Educating people in the 140 characters of Twitter presents several hazards, as brevity trumps detail. Trade unions, royal colleges, and medical regulatory bodies have published or drafted various guidelines on use of social media by doctors and nurses.3 4 5 6 Last month’s tweetathon, however, involved members of NHS trusts’ public relations or media teams, and the Department of Health told me that no official guidance had been produced specifically for them.

Crucially, the “experiment” assumed only benefits of live tweeting and was not run on an investigative basis to assess possible harms. As well as giving examples of unusual, past, but very identifiable cases handled by a named nurse, one trust tweeted, “Lots of ladies coming in for emergency contraception—you should get this from your pharmacy.”

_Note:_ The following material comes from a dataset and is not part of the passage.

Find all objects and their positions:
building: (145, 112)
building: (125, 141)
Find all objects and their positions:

Jules Hillier, executive director of communications for the sexual health charity Brook, was unhappy about some of the tweets. “We have a great deal of insight into young people and their need to have trust in a service (which includes trust that they will not be judged and that their visit will be confidential). People must trust their healthcare provider, whatever the setting, to take them seriously, listen to their concerns, and maintain their confidentiality.” She didn’t think that there was maliciousness in such tweets, but “sometimes enthusiasm and a desire to make an organisation appear more engaging is in danger of breaching that trust.” Although social media have a useful role in spreading information about services, she thinks that there is no need to discuss individual cases or to “belittle people.” So, she said, the tweet about emergency contraception could just as easily have been “EC is most effective the sooner you take it—it will be much quicker for you to go to your pharmacy or clinic than come to A&E, and here’s a link to find your local service.”

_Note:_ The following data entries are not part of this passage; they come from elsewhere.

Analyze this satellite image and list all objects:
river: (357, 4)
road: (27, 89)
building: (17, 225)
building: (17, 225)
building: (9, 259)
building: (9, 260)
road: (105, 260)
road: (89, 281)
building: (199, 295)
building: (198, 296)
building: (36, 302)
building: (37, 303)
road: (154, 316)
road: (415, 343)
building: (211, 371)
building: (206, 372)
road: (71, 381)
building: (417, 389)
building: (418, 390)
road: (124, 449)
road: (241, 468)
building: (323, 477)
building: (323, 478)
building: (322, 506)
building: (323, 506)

The trust responsible for the tweet about contraception said in a statement that some patients had “given permission to share details of their trip to the emergency department” but that this applied to the few individual cases its tweets had mentioned, not to more general comments on attendances.

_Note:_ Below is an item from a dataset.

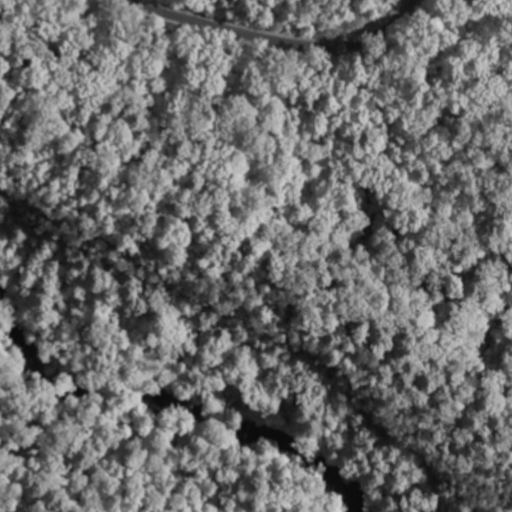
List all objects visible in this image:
road: (276, 39)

Nor is it clear how attitudes about health might be changed through social media. One mental health trust’s tweet, “We find that just as many people admitted present a danger to themselves as much as a danger to others,” was inaccurate and potentially alarmist: people with mental illness are far less likely to be a danger to others than to themselves.7 When the trust continued, “A patient has been admitted . . . next step to search for contraband such as sharp objects, alcohol and drugs,” the live nature of the tweet exposed a possibly distressing process, occurring in a small named ward, to the world. The trust in this instance said that no consent from individual patients was taken as the tweets were “generic.” Yet patients could have thought that they were being described. What was the point? Who benefits, the patient or the trust, by raising its profile?

Replying to my concerns, another trust said, “We take our responsibility to protect patient confidentiality extremely seriously and do not believe this was breached at any time during the tweetathon. Feedback from the event was entirely positive.” Yet unless efforts are made to identify the harms of such innovations, they will go ignored. It was the Medical Defence Union that pointed out to doctors in a tweet, “Don’t forget confidentiality applies online too. Even seemingly superficial details could break confidentiality.” If only they had addressed that tweet to each tweeting press office as well.

Notes

Cite this as: BMJ 2013;346:f54

Footnotes

  • Competing interests: None declared.

  • Provenance and peer review: Commissioned; not externally peer reviewed.